Genome specific Settings

Name Brief unique name for this strain/condition, which can be freely chosen. As this name is also used in some filenames any special characters (including spaces) should be avoided.

Alignment ID The identifier of this genome in the alignment file. If Mauve was used to align the genomes, the identifiers are just numbers assigned to the genomes in the order as they have been chosen as input in Mauve.

The first lines of the alignment file should also contain this information:

#FormatVersion Mauve1
#Sequence1File genomeA.fa
#Sequence1Format FastA
#Sequence2File genomeB.fa
#Sequence2Format FastA

In this example `genomeA’ has ID 1 and `genomeB’ has ID 2. When loading an alignment file (xmfa) TSSpredator tries to set the alignment IDs automatically.

genome FASTA FASTA file containing the genomic sequence of this genome.

genome annotation GFF/GTF file containing genomic annotations for this genome (as can be downloaded from NCBI).

output ID The specified output ID defines which gene tag in the attributes column (in the provided gff/gtf annotation file) should be used for TSS classification.

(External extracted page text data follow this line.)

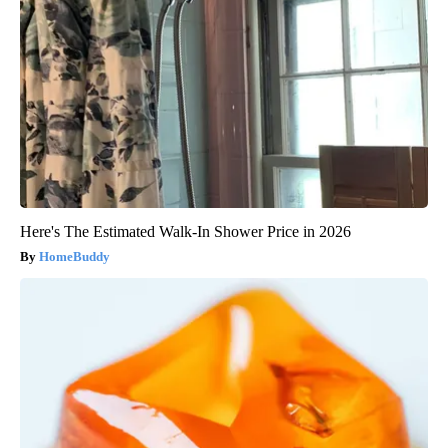
Here's The Estimated Walk-In Shower Price in 2026
HomeBuddy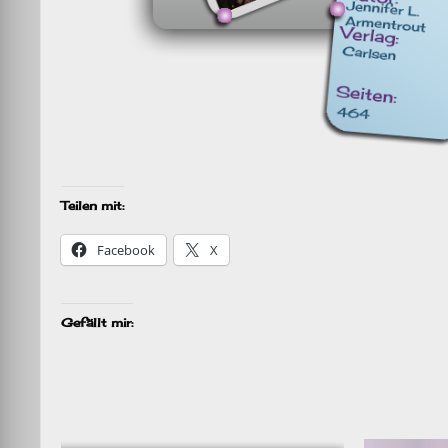
Teilen mit:
Facebook
X
Gefällt mir: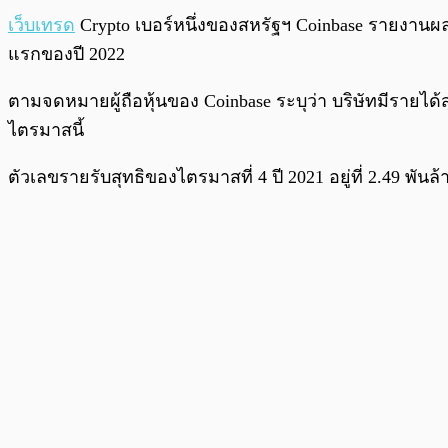
พร้อมเล่น
เว็บเทรด
Crypto เบอร์หนึ่งของสหรัฐฯ Coinbase รายงานผล
แรกของปี 2022
ตามจดหมายผู้ถือหุ้นของ Coinbase ระบุว่า บริษัทมีรายได้
ไตรมาสนี้
ตัวเลขรายรับสุทธิของไตรมาสที่ 4 ปี 2021 อยู่ที่ 2.49 พั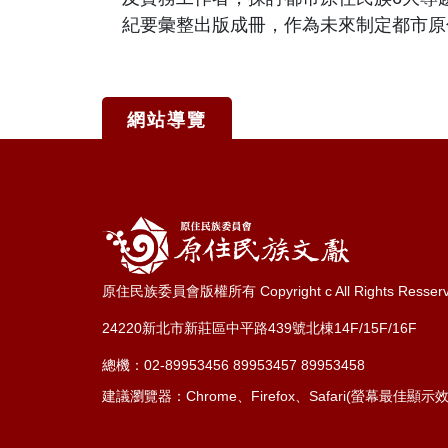
紀要彙整出版成冊，作為未來制定都市原
網站導覽
:::
原住民族委員會版權所有 Copyright c All Rights Resser
24220新北市新莊區中平路439號北棟14F/15F/16F
總機：02-89953456 89953457 89953458
建議瀏覽器：Chrome、Firefox、Safari(螢幕最佳顯示效果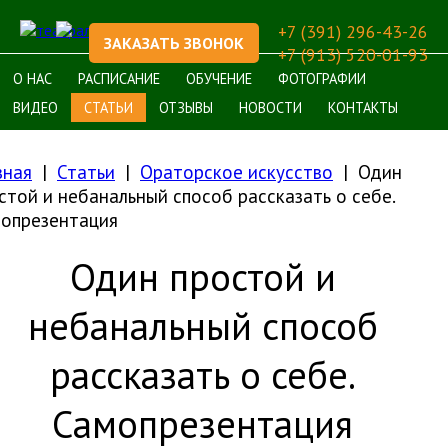
+7 (391) 296-43-26
ЗАКАЗАТЬ ЗВОНОК
+7 (913) 520-01-93
О НАС
РАСПИСАНИЕ
ОБУЧЕНИЕ
ФОТОГРАФИИ
ВИДЕО
СТАТЬИ
ОТЗЫВЫ
НОВОСТИ
КОНТАКТЫ
вная
Статьи
Ораторское искусство
Один
стой и небанальный способ рассказать о себе.
опрезентация
Один простой и
небанальный способ
рассказать о себе.
Самопрезентация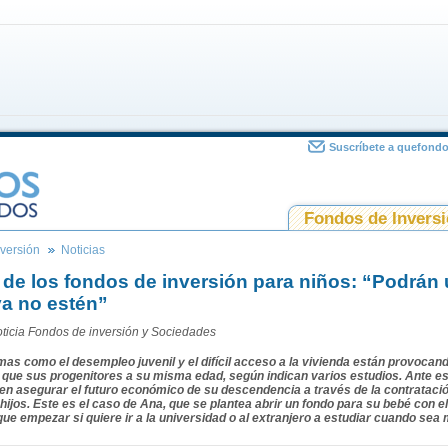
Suscríbete a quefond
Fondos de Invers
versión
Noticias
 de los fondos de inversión para niños: “Podrán u
a no estén”
ticia
Fondos de inversión y Sociedades
as como el desempleo juvenil y el difícil acceso a la vivienda están provoca
 que sus progenitores a su misma edad, según indican varios estudios. Ante es
en asegurar el futuro económico de su descendencia a través de la contrataci
hijos. Este es el caso de Ana, que se plantea abrir un fondo para su bebé con e
que empezar si quiere ir a la universidad o al extranjero a estudiar cuando sea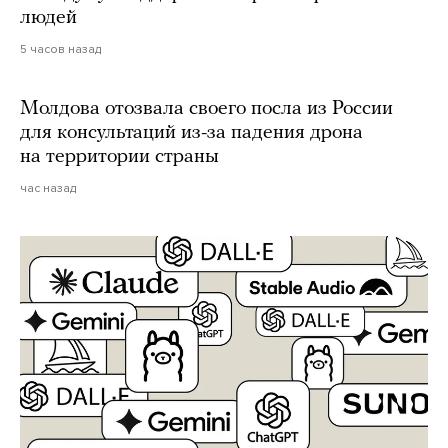
людей
5 часов назад
Молдова отозвала своего посла из России
для консультаций из-за падения дрона
на территории страны
час назад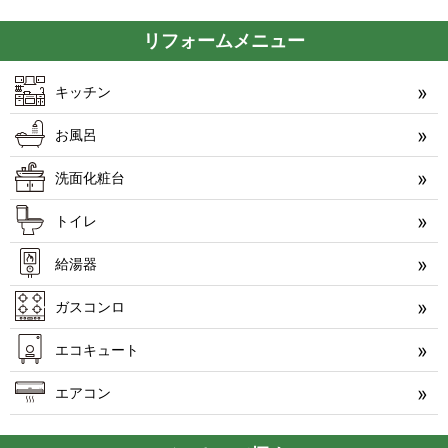
リフォームメニュー
キッチン
お風呂
洗面化粧台
トイレ
給湯器
ガスコンロ
エコキュート
エアコン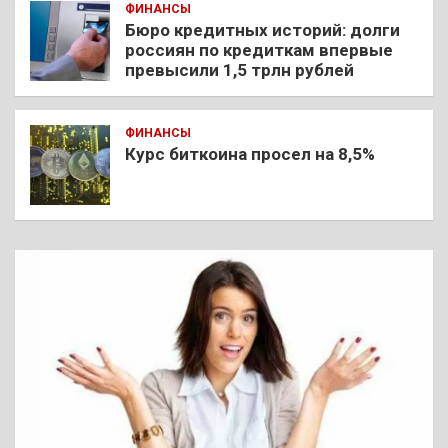
ФИНАНСЫ
Бюро кредитных историй: долги
россиян по кредиткам впервые
превысили 1,5 трлн рублей
ФИНАНСЫ
Курс биткоина просел на 8,5%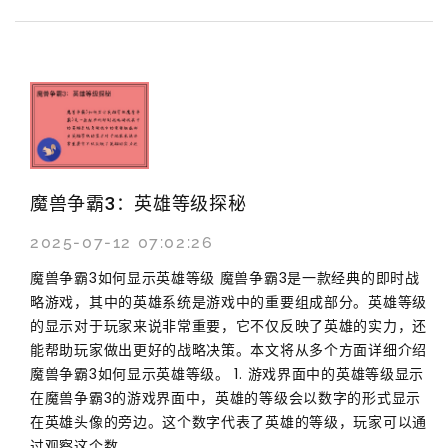
魔兽争霸3：英雄等级探秘
2025-07-12 07:02:26
魔兽争霸3如何显示英雄等级 魔兽争霸3是一款经典的即时战
略游戏，其中的英雄系统是游戏中的重要组成部分。英雄等级
的显示对于玩家来说非常重要，它不仅反映了英雄的实力，还
能帮助玩家做出更好的战略决策。本文将从多个方面详细介绍
魔兽争霸3如何显示英雄等级。 1. 游戏界面中的英雄等级显示
在魔兽争霸3的游戏界面中，英雄的等级会以数字的形式显示
在英雄头像的旁边。这个数字代表了英雄的等级，玩家可以通
过观察这个数...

Examples are locus tag or gene id.

Graph Files

enriched plus Select the file containing the RNA-seq expression graph for the plus strand (forward) from the 5’ enrichment library.

enriched minus Select the file containing the RNA-seq expression graph for the minus strand (reverse) from the 5’ enrichment library.

normal plus Select the file containing the RNA-seq expression graph for the plus strand (forward) from the library without 5’ enrichment.

normal minus Select the file containing the RNA-seq expression graph for the minus strand (reverse) from the library without 5’ enrichment.